Questions fréquentes (FAQ)

Quel est le stéroïde injectable le moins risqué ?

La testostérone est l'injectable le moins risqué des sept, parce que c'est l'hormone que ton corps fabrique déjà et celle dont les effets à dose élevée sont les mieux étudiés. « Moins risqué » ne veut pas dire sans risque : à 400–500 mg par semaine, elle coupe l'axe HPT, fait baisser le HDL et monter l'hématocrite. Le Primobolan est plus doux sur l'œstradiol, mais il est plus souvent contrefait.

Peut-on injecter une seule fois par semaine ?

Une injection par semaine suffit avec un ester long comme l'énanthate ou le cypionate, mais 2 injections par semaine donnent des taux sanguins plus stables et moins d'effets œstrogéniques. Les esters courts ne laissent pas le choix : le propionate, le NPP et l'acétate de trenbolone s'injectent tous les 2 jours. La fréquence suit la demi-vie de l'ester, pas ton agenda.

Les stéroïdes injectables abîment-ils le foie ?

Les esters injectables pèsent peu sur le foie, parce qu'ils ne portent pas la 17α-alkylation qui rend les oraux hépatotoxiques. Le foie n'est pas pour autant hors sujet : un stack qui ajoute un oral en début de cycle ramène le risque, et le bilan hépatique (ASAT, ALAT, GGT) fait partie du bilan de sortie. Les organes qui paient un cycle injectable sont d'abord le cœur et les testicules.

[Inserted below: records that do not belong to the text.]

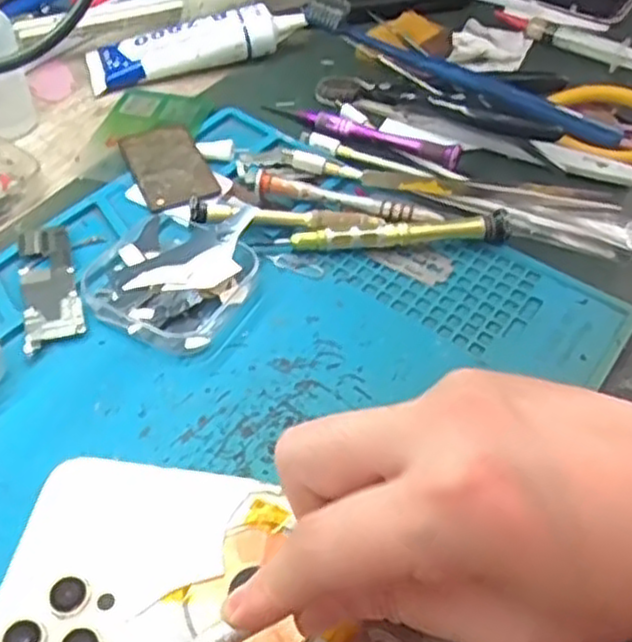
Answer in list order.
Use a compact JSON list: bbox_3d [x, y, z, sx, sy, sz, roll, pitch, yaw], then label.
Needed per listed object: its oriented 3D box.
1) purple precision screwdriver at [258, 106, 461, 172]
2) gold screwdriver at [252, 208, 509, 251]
[{"bbox_3d":[0.024,-0.108,0.417,0.118,0.012,0.013,25,52,17],"label":"purple precision screwdriver"},{"bbox_3d":[0.032,-0.043,0.356,0.116,0.017,0.014,-2,49,-7],"label":"gold screwdriver"}]

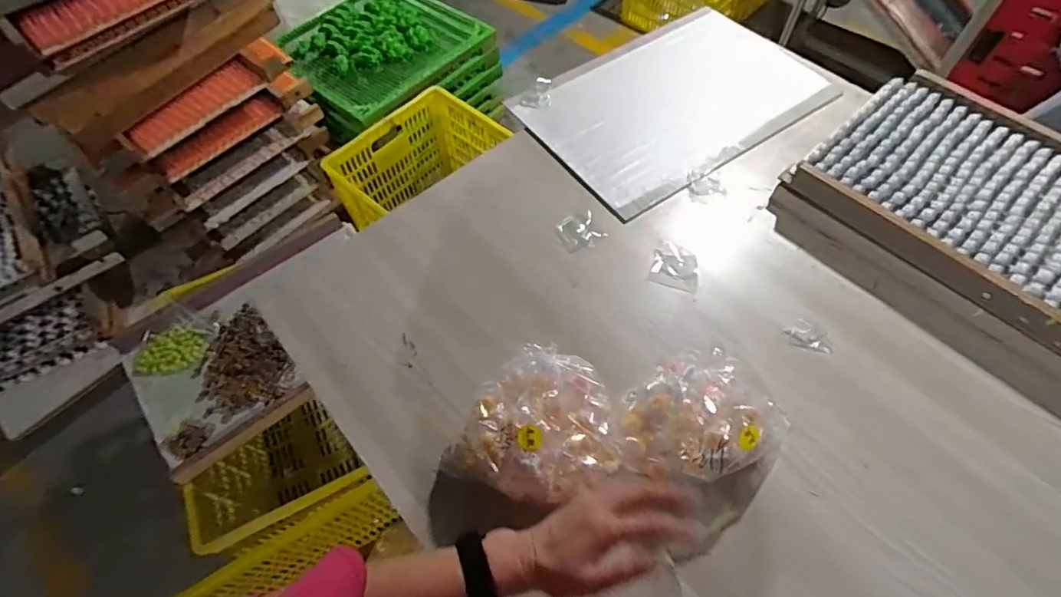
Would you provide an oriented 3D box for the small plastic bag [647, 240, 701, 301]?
[{"bbox_3d":[0.248,-0.052,0.878,0.088,0.020,0.080,22,63,14],"label":"small plastic bag"}]

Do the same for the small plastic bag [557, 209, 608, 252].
[{"bbox_3d":[0.087,-0.119,0.936,0.077,0.006,0.071,-26,63,-13],"label":"small plastic bag"}]

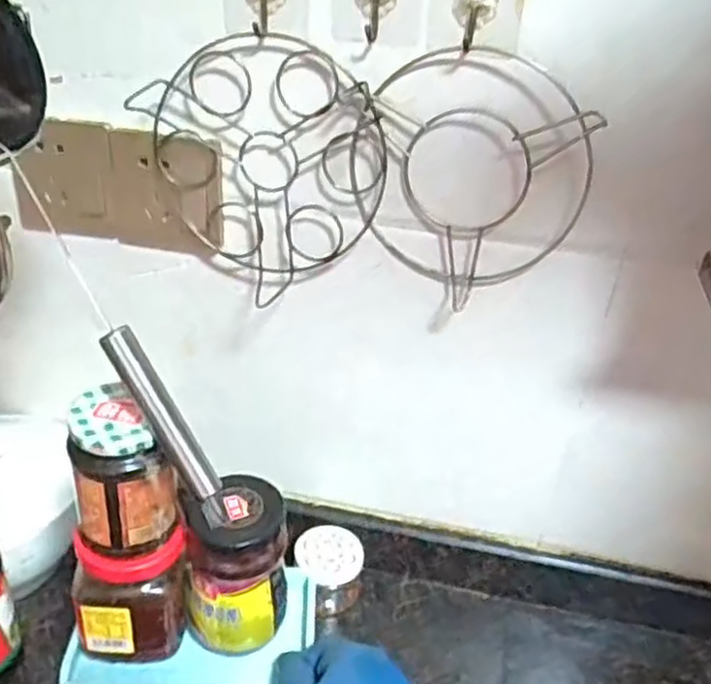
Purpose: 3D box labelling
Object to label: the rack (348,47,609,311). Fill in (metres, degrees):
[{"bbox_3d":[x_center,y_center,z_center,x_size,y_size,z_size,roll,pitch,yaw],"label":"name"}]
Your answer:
[{"bbox_3d":[0.078,-0.116,0.523,0.168,0.175,0.030,14,33,13],"label":"rack"}]

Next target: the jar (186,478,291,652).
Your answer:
[{"bbox_3d":[-0.082,0.158,0.509,0.063,0.121,0.058,4,32,-3],"label":"jar"}]

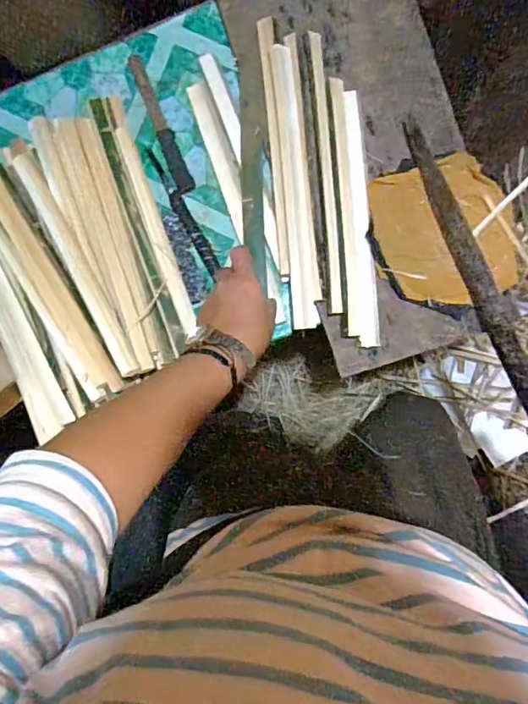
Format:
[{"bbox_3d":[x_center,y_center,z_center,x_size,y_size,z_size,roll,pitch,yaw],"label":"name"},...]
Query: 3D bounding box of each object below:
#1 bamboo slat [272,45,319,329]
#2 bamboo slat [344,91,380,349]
[{"bbox_3d":[0.034,-0.181,0.560,0.026,0.015,0.307,-4,90,6],"label":"bamboo slat"},{"bbox_3d":[0.106,-0.146,0.561,0.024,0.009,0.277,-4,88,-9],"label":"bamboo slat"}]

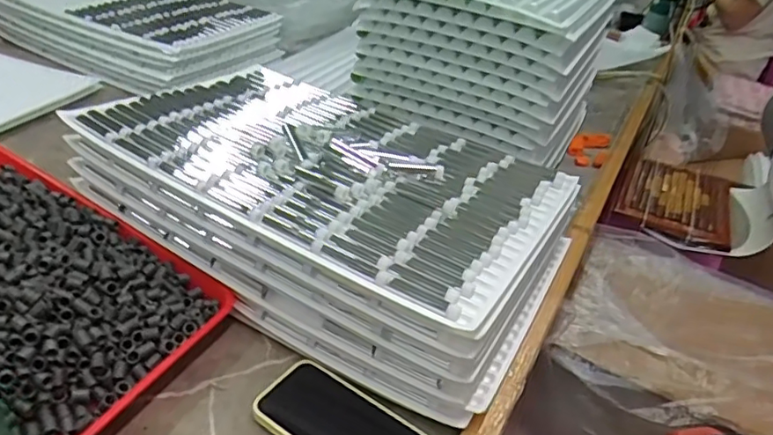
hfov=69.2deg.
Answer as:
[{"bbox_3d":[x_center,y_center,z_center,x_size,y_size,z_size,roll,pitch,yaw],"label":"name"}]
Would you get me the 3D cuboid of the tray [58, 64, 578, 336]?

Le Deca-Durabolin convient-il à un débutant ?

Le Deca-Durabolin ne convient pas à un premier cycle : il vient après au moins un cycle de testostérone seule, avec un bilan revenu à la normale. Il ne s'utilise jamais sans base de testostérone, sa suppression de l'axe HPT est plus longue que celle de la testostérone, et sa PCT commence plus tard, au jour 18 à 21. Un débutant qui veut « plus » obtient davantage en mangeant et en s'entraînant mieux sous testostérone seule.

Faut-il une PCT après un cycle de testostérone seule ?

Une PCT de 4 semaines est le standard après un cycle de testostérone seule de 10 à 12 semaines, avec un début au jour 14 à 18 après la dernière injection d'énanthate. La récupération spontanée existe, et elle prend environ 3 mois chez la plupart des utilisateurs. La PCT vise à raccourcir cette période creuse, et le bilan sanguin 4 à 6 semaines après dit si elle a fonctionné.

Quand consulter un médecin ?

Consulte un médecin le jour même en cas de douleur thoracique, d'essoufflement, de mollet gonflé, de fièvre avec un point d'injection rouge et chaud, ou de pensées noires. Consulte un endocrinologue si deux bilans à 4 semaines d'intervalle montrent une testostérone et une LH basses après la PCT. Dis-lui ce que tu as pris et à quelle dose : le traitement dépend de cette information.

Cet article est fourni à titre informatif uniquement et ne constitue pas un avis médical. En France, les stéroïdes anabolisants androgènes sont des médicaments : les spécialités à base de testostérone relèvent de la liste I des substances vénéneuses et ne sont délivrées que sur ordonnance ; la plupart des autres anabolisants n'ont aucune autorisation de mise sur le marché et ne peuvent être ni importés ni vendus légalement. L'acquisition, la détention, la cession ou l'emploi de ces substances en violation de la réglementation sont punis par l'article L. 5432-1 du Code de la santé publique (jusqu'à 5 ans d'emprisonnement et 375 000 € d'amende) ; pour les sportifs, les articles L. 232-9 et L. 232-10 du Code du sport s'appliquent en plus. Les médicaments soumis à prescription cités dans cet article ne se prennent que sous contrôle médical. En présence de signes d'alerte aigus, consulte immédiatement un médecin ou rends-toi aux urgences (15 ou 112). Consulte toujours un médecin qualifié ou un spécialiste (endocrinologue, cardiologue, néphrologue ou médecin du sport) avant d'utiliser des substances améliorant les performances. Les auteurs déclinent toute responsabilité pour les dommages à la santé résultant d'une utilisation inappropriée.